Tomorrow, Euro Truck Simulator 2 comes (tragically) the closest it is ever likely to come to Eurovision Truck Simulator - with a wink and a smile, giving up on the idea that 'Euro' is any particular barrier to entry. I look forward to the surely forthcoming ETS2: Australia DLC. But for now, we get Beyond The Baltic Sea. Newbie ETS2 nations Lithuania, Latvia, and Estonia are all EU member states, so fair dinkum there, mate - but not so much Russia, some of the more Westerly reaches of which are now also accessible on 18 wheels.

It's SCS's wonderful Truck Simulator series boldly embracing a whole new geopolitical region - and quite likely laying the groundwork for years of ongoing expansion, a la its splendid cousin American Truck Sim, rather than our getting a separate Putin Truck Simulator at some point. Question is, how different does St Petersburg feel from Swansea and Stockholm?

Quite a bit, actually. Granted, some of this is coloured by the SCS games' overall 'any culture you want, so long as it's stark' approach to lighting and stripped-down cities, but a few tours of Russia's second city and its surrounding countryside have both met and busted my Mother Russia expectations. In short, because I am an ignoramus, I expected brutal buildings, time-lost fashions and sinister government propaganda.

The former is true - squat, cruel rectangles, which in gaming terms evoke City-17 and Pripyat feels, abound. I let out a particularly big, bleak chuckle at the preposterously miserable HQ you're given if you start a new career in Russia:

This architecural dourness is, however, very much offset by huge expanses of gorgeous, forested countryside, which Russia-set games and movies hadn't really prepared me for me. A very pleasant and tranquil surprise indeed. This makes Russia feels like a bigger, less populated place than most of the ETS territories to date, but it's also mesmeric in its contrast between the most overtly man-made structures imaginable and all those trees.
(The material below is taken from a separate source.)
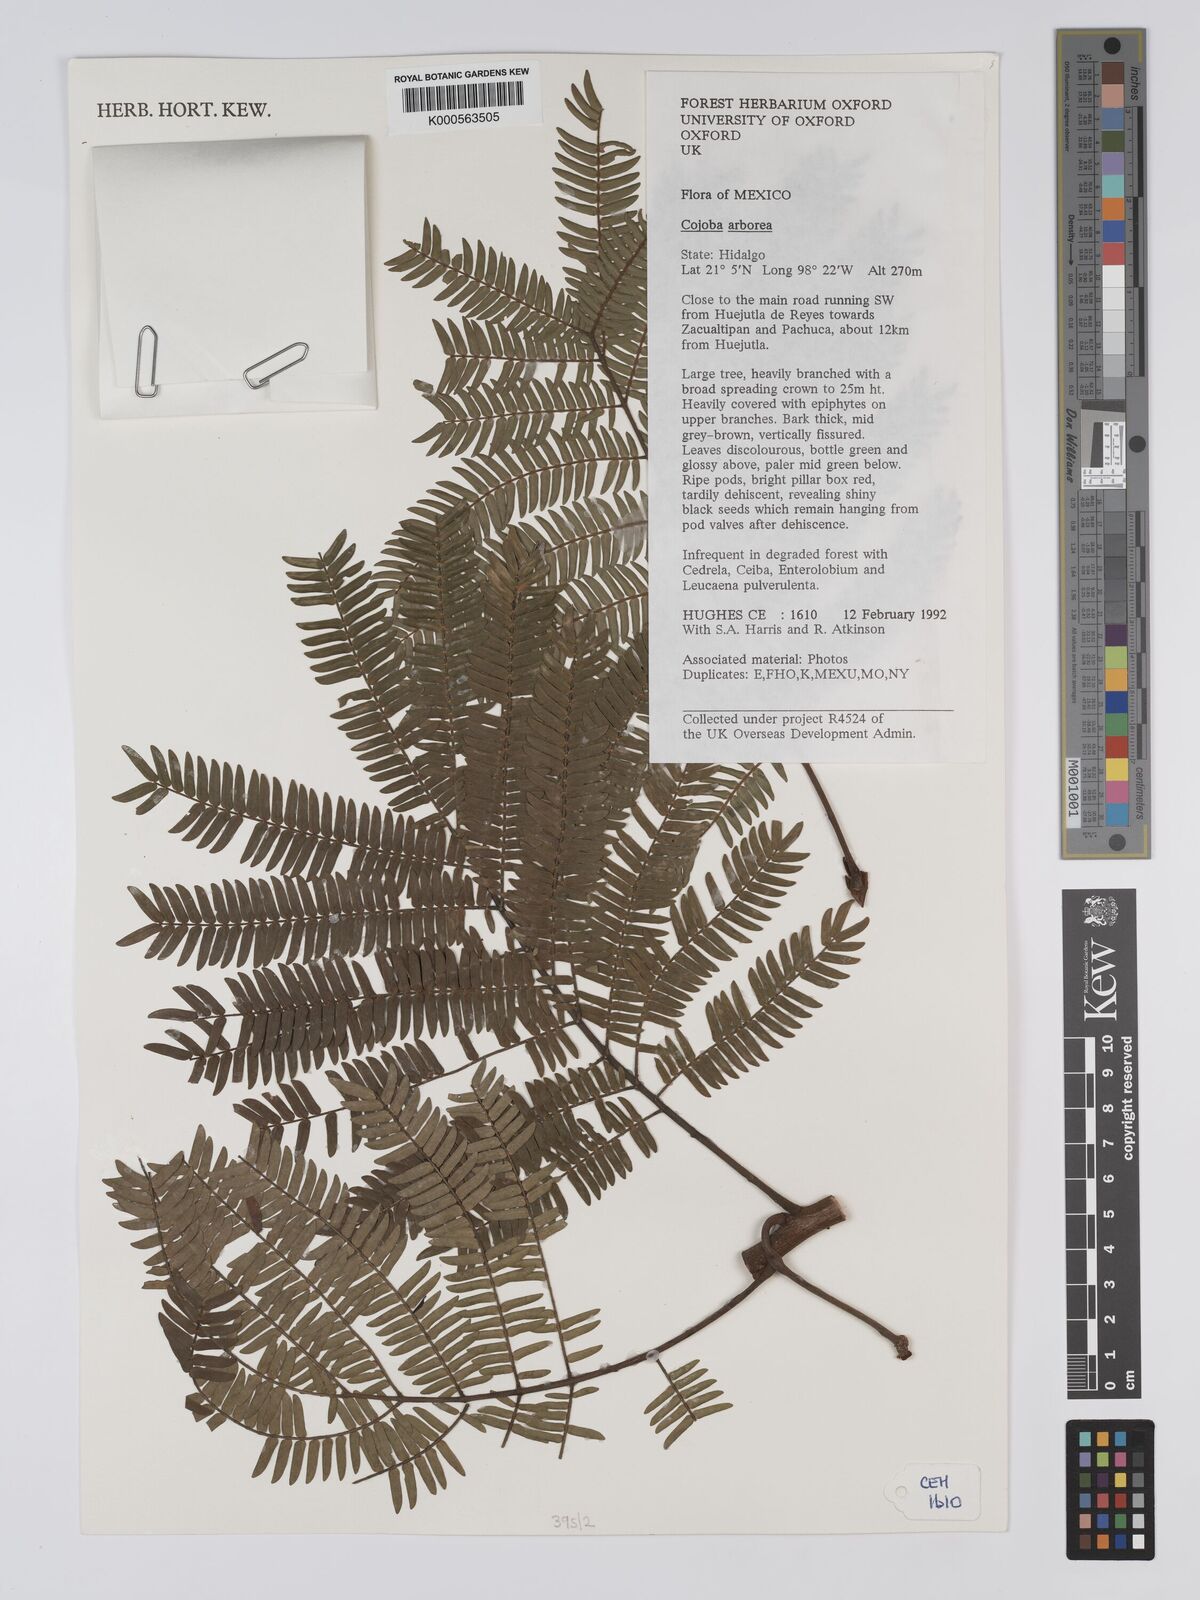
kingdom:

No Putin posters, however, but I did see an incredibly creepy billboard advert for cake - creepy because a) it was seemingly just for cake in general, not a specific brand, shop or cafe, which is almost certainly an encrypted KGB codeword b) it was accompanied by a picture of three biscuits:

Bake news! Bake news!*

The thing that really baked my noodle, however, was that the road signs were not only in a different language, but also a different alphabet.

I felt more than ever like a strange driver in a strange land - figuring out where St Petersburg is by the shape of the word rather than the characters within, and having no idea where I was in relation to anything else (unless I looked at the map, but that's cheating). A glorious kind of lost. This is what I want from any new Truck Sim expansion: a feeling of being somewhere new.

Between the horrible buildings, the massive forests, the indecipherable road signs and the false cake advertising, I totally got that 'where the hell am I?' mingled excitement and anxiety I usually associate with getting on the miserable 90-minute courtesy bus ride from the airport.

That said, St Petersburg itself is a bit of a wash - more a collection of scenery locked behind those notorious ETS/ATS invisible walls than a place you can explore. There's a sense of distant immensity, but that's about it. However, the roads do occasionally yield striking sites, like this singularly Russian (war?) memorial.

You wouldn't find that in Reading.

All told, ETS 2's first taste of Russia feels a promising step into the relative unknown, a far cry from the pretty as a postcard nature of the recent Italia expansion. If it ever makes it to Moscow though, it really needs to get cities right first.

Euro Truck Simulator 2: Beyond The Baltic Sea is out tomorrow. It's £13.49/€17.99/$17.99 via Steam.

*Gag credit: Matthew Castle. But hopefully you will never read this footnote and presume that I am a genius.